9 La directive 2004/18 a été transposée dans l'ordre juridique italien par le decreto legislativo n. 163 - Codice dei contratti pubblici relativi a lavori, servizi e forniture in attuazione delle direttive 2004/17/CE e 2004/18/CE (décret législatif n° 163, portant création du code des marchés publics de travaux, de services et de fournitures en application des directives 2004/17/CE et 2004/18/CE), du 12 avril 2006 (supplément ordinaire à la GURI n° 100, du 2 mai 2006).
10 En vertu de l'article 41 dudit décret législatif, les conditions à remplir pour prouver la capacité économique et financière requise pour exécuter la prestation sont précisées par le pouvoir adjudicateur. Toutefois, selon ce même article, le concurrent qui, pour de justes motifs, n'est pas en mesure de présenter les références bancaires ou comptables requises peut prouver cette capacité par la production de tout autre document considéré comme approprié par le pouvoir adjudicateur.
Le litige au principal et les questions préjudicielles
11 Le 6 février 2015, lors d'un contrôle effectué dans le local commercial dénommé " Betuniq " sis à Polistena (Italie), géré par M. Politanò et affilié à UniqGroup Ltd, une société de droit maltais, les services de police administrative de la Questura di Reggio Calabria (préfecture de police de Reggio de Calabre, Italie) ont constaté qu'y était exercée une activité de collecte de paris sans qu'une concession ait été préalablement délivrée.
12 De ce fait, par décision du 13 février 2015, le Giudice per le indagini preliminari (juge des enquêtes préliminaires) du Tribunale di Palmi (tribunal de Palmi, Italie) a ordonné la mise sous séquestre conservatoire des biens utilisés pour ladite activité.
13 À la suite de cette décision, M. Politanò a introduit un recours contre celle-ci devant la juridiction de renvoi en invoquant l'incompatibilité de certaines clauses de l'avis de marché Monti avec les articles 49 et 56 TFUE.
14 Ainsi, selon le requérant au principal, sa conduite n'est pas constitutive d'une infraction, car la collecte de paris sur des événements sportifs pour le compte de la société maltaise UniqGroup doit être considérée comme licite dans la mesure où la législation interne est contraire aux articles 49 et 56 TFUE.
15 Il soutient à cet égard que UniqGroup a été exclue de la procédure d'appel d'offres lancée au cours de l'année 2012 au motif qu'elle n'aurait pas présenté deux attestations de capacité économique et financière délivrées par deux établissements bancaires différents, ainsi que l'exige l'article 3.2 des règles administratives annexées à l'avis de marché Monti.

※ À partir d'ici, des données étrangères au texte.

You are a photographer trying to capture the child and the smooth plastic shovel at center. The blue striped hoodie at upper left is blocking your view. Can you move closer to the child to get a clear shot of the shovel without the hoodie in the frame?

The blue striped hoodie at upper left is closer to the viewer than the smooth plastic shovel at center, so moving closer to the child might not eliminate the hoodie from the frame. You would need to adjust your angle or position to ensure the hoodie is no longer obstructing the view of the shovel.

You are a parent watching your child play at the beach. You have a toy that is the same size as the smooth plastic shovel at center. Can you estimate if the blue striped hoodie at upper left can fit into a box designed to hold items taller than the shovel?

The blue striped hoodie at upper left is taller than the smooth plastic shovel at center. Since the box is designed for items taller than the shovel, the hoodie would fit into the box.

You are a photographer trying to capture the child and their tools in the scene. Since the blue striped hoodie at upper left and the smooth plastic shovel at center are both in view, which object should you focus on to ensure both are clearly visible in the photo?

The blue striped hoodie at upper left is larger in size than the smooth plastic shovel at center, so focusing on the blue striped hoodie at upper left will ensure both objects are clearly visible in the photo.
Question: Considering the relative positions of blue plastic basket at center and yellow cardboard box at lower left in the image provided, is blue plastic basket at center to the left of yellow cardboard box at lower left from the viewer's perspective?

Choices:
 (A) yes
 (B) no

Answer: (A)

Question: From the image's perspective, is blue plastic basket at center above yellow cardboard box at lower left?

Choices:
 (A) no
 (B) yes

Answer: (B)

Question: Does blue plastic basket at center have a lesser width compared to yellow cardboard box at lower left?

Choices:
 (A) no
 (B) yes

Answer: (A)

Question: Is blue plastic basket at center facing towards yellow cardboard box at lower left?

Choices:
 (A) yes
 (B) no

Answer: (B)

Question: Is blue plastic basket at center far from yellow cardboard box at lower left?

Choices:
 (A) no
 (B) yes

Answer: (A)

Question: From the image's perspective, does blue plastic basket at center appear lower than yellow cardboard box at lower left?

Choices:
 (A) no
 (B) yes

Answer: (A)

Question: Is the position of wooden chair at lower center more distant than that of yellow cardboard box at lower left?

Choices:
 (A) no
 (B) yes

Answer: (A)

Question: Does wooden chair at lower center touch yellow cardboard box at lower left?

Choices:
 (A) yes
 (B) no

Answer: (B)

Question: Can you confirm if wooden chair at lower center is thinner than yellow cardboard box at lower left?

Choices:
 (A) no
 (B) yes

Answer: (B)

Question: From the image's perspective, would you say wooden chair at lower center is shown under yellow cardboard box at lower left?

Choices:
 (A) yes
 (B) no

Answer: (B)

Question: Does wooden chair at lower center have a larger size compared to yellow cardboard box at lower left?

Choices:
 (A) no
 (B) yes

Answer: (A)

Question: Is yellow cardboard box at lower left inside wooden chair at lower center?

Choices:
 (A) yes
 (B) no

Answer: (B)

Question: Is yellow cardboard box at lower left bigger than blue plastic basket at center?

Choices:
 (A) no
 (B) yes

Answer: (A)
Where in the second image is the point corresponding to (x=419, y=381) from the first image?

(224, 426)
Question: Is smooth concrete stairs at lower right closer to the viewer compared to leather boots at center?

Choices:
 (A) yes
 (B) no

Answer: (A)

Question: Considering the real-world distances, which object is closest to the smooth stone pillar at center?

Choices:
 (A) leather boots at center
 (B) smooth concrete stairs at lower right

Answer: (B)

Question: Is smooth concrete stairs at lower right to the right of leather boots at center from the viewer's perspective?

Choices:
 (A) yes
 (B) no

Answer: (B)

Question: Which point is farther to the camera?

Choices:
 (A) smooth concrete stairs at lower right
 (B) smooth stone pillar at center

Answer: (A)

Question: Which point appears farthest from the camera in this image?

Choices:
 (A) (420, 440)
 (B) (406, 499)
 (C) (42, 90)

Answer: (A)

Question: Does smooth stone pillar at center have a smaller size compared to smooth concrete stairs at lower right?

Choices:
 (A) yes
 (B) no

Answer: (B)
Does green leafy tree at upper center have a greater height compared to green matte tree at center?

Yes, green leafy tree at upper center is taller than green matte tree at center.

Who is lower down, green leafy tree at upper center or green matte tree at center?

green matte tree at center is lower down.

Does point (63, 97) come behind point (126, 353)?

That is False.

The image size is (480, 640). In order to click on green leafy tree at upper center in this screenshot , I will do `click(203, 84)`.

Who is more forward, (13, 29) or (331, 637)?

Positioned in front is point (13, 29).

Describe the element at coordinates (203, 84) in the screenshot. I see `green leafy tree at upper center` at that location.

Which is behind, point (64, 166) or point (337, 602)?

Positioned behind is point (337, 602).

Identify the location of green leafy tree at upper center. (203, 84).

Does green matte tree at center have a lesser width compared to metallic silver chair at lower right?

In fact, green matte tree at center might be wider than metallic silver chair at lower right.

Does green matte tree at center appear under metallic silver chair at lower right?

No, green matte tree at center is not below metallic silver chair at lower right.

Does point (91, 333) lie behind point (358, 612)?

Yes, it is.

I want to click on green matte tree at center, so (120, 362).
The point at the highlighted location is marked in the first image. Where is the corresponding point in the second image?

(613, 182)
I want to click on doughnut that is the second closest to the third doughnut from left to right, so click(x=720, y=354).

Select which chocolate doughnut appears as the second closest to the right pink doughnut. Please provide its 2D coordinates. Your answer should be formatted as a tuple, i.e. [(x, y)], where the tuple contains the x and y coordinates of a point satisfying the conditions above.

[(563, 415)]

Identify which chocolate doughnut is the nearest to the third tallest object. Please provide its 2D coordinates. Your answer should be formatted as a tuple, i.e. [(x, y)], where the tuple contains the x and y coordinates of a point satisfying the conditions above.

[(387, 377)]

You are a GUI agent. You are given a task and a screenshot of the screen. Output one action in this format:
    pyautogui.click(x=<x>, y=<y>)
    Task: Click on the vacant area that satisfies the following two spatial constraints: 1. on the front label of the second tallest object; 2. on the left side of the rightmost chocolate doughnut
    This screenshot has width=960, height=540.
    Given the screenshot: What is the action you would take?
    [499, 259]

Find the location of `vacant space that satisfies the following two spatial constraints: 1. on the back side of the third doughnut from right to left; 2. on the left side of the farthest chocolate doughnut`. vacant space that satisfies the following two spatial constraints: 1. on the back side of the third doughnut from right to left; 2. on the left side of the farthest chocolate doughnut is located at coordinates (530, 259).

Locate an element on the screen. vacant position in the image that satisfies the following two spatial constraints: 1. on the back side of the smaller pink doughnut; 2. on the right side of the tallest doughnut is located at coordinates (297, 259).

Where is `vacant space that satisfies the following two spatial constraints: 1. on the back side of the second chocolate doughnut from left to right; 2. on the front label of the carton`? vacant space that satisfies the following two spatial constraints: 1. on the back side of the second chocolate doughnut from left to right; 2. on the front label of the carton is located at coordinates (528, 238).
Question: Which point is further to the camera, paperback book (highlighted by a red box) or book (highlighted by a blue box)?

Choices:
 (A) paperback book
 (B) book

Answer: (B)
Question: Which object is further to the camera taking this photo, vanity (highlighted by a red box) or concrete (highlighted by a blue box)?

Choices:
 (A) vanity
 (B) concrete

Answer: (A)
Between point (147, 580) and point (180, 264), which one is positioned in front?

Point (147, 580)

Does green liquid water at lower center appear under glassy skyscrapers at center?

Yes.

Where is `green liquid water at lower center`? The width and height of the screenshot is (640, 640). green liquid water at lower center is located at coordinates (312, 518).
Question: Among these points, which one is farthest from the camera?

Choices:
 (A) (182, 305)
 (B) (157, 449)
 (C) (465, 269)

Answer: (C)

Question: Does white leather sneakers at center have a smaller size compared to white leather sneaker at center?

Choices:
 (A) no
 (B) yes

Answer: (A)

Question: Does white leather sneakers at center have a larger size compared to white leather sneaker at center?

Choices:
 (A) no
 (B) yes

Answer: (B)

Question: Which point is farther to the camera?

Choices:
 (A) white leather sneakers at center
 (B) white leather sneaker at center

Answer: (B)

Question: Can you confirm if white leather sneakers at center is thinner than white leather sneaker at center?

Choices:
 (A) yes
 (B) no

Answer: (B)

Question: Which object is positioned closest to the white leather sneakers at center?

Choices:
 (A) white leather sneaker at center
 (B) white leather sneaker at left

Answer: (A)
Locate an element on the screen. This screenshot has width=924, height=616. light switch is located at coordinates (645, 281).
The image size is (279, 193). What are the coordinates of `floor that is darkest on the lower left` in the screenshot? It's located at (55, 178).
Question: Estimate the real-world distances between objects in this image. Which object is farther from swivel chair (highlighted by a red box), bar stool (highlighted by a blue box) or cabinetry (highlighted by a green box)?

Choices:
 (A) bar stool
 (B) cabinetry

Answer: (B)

16 Selon la juridiction de renvoi, une procédure d'appel d'offres mettant en concurrence des opérateurs de jeux d'argent établis dans différents États membres, telle que celle en cause au principal, devait nécessairement respecter l'article 47 de la directive 2004/18, qui prévoit la possibilité d'évaluer la capacité économique et financière des opérateurs économiques " par tout autre document considéré comme approprié par le pouvoir adjudicateur ".
17 La définition par les autorités italiennes de conditions de participation strictes à la procédure d'appel d'offres aurait nécessairement dû se concilier avec le principe de la plus large participation possible à l'appel d'offres, tout intéressé devant se voir garantir la possibilité de justifier de sa capacité économique et financière au moyen de tout document, autre que ceux demandés par le pouvoir adjudicateur, considéré comme approprié.
18 Selon la juridiction de renvoi, il s'ensuit que ces autorités auraient été tenues d'indiquer expressément les critères considérés comme appropriés et utiles pour démontrer la capacité économique et financière requise, afin que chaque soumissionnaire puisse, en tout état de cause, en justifier utilement.
19 Or, cette juridiction estime que, en l'occurrence, les règles administratives annexées à l'avis de marché Monti n'ont pas permis à UniqGroup de prouver, autrement que par la production des pièces qui y sont spécifiées, sa capacité économique et financière.
20 Dans ces conditions, le Tribunale di Reggio Calabria (tribunal de Reggio de Calabre, Italie) a décidé de surseoir à statuer et de poser à la Cour les questions préjudicielles suivantes :
" 1) [L'article] 49 TFUE ainsi que les principes d'égalité de traitement et d'effectivité doivent-ils être interprétés en ce sens qu'ils s'opposent à une législation nationale en matière de jeux de hasard qui, pour l'octroi de concessions, met en place une nouvelle procédure d'appel d'offres (régie par l'article [10, paragraphe] 9 octies [du décret-loi de 2012]) qui, sans prévoir à cet égard d'autre critère que deux références bancaires provenant de deux établissements financiers différents, contient une clause d'exclusion pour défaut de capacité économique et financière ?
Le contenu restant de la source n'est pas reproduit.